### EXERCISE PASSAGE:
########

In a 1-generation reproductive toxicity study (OECD Test Guideline 415), semirefined cassia gum was administered to 2 groups of cats (Felis catus) of the Ico: FecEur strain (10 males and 20 females per group) at dietary concentrations of 0.75% w/w and 2.5% w/w, respectively, for 83 to 85 weeks. 96 The control group was fed a standard diet without cassia gum. High mortality in the control group resulted in a high litter loss, which impaired appropriate comparison between treatment and control groups. Generally, no obvious effects on short-term toxicity parameters were observed in the parental generation and offspring. Reproductive performance was not affected, and the same was true for growth and development of the offspring. The following effects, possibly related to dosing, were observed only at the highest administered dose: slight decrease in food consumption during late gestation and a slight increase in absolute and relative ovarian weights in parental females + a significantly higher combined incidence of stillborns and neonatal deaths. In the absence of treatment-related hisotpathological alterations, the changes in ovarian weight were thought to have been of little biological relevance. Because of the unusually high mortality rate in the control group, the JECFA considered this study unsuitable for use in evaluating the reproductive toxicity of semirefined cassia gum. 9
Dermal Study
Cyamopsis tetragonoloba (guar) gum
The teratogenicity of C tetragonoloba (guar) gum (in deionized water) was evaluated using groups of 20 New Zealand white SPF rabbits (4 months old when received). 97 After a 2-month acclimation period, the test substance was administered, via nonocclusive dermal application (6 hours), to 3 groups at doses of 2, 10, and 50 mg/kg/d (dose volume = 2 mL/kg), respectively, on days 6 through 18 of gestation. Applications were made to dorsal skin (10 × 20 cm2). Deionized water was administered to the control group according to the same procedure. Three mortalities were reported, and 3 rabbits either aborted or produced litters prematurely. A dose-related increase in dermal irritation was noted in 10- and 50-mg/kg dose groups, with frequent observations of erythema, edema, and desquamation. Analyses of behavior observations, body weights, and food consumption were not indicative of test substance-related responses in any of the 3 dose groups. A moderate increase in mean postimplantation loss, accompanied by a decrease in viable fetuses, was noted in the highest dose group (50 mg/kg/d). The increase in early resorptions observed in this group was found to be statistically significant (P < 0.05). A slight increase in mean postimplantation loss was noted in the 10-mg/kg/d dose group; however, uncertainty over the significance of this observation was expressed. Increased postimplantation loss was not observed in the 2-mg/kg/d dose group. No other abnormalities were observed in any of the cesarean section parameters. Analyses of fetal morphological observations were not indicative of test substance-related responses in any of the 3 dose groups.
Genotoxicity
Genotoxicity data on galactomannans are summarized in Table 5. Most of the results for bacterial and mammalian assays are negative.
Genotoxicity of Galactomannans.

########

Data records

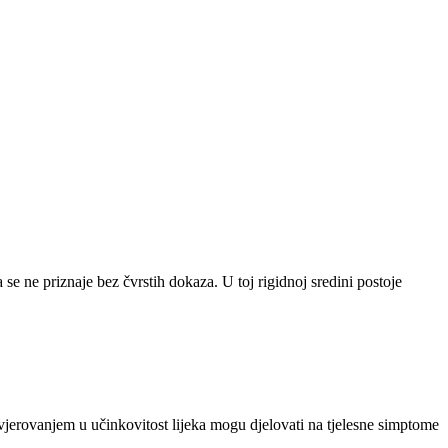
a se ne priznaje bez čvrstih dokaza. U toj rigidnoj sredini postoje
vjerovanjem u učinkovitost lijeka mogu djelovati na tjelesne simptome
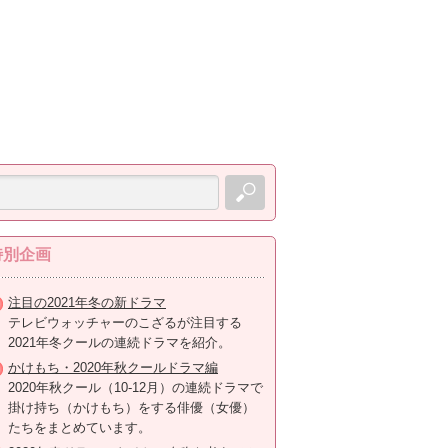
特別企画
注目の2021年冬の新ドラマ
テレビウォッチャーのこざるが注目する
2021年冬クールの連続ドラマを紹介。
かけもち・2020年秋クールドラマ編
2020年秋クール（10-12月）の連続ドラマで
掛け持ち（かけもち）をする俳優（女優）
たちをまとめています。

########

For each statement below, say yes or no according to the excerpt on gum toxicity studies, and quote the words of the excerpt that settle it. (a) The cats in the cassia gum study were dosed for 83 to 85 weeks. (b) In the guar gum rabbit study, dermal irritation increased in all three dose groups. (c) Increased postimplantation loss occurred in the 2-mg/kg/d dose group. The data records have no connection to the text.

### TASK OUTPUT:
(a) Yes: "for 83 to 85 weeks."
(b) No: "A dose-related increase in dermal irritation was noted in 10- and 50-mg/kg dose groups"
(c) No: "Increased postimplantation loss was not observed in the 2-mg/kg/d dose group."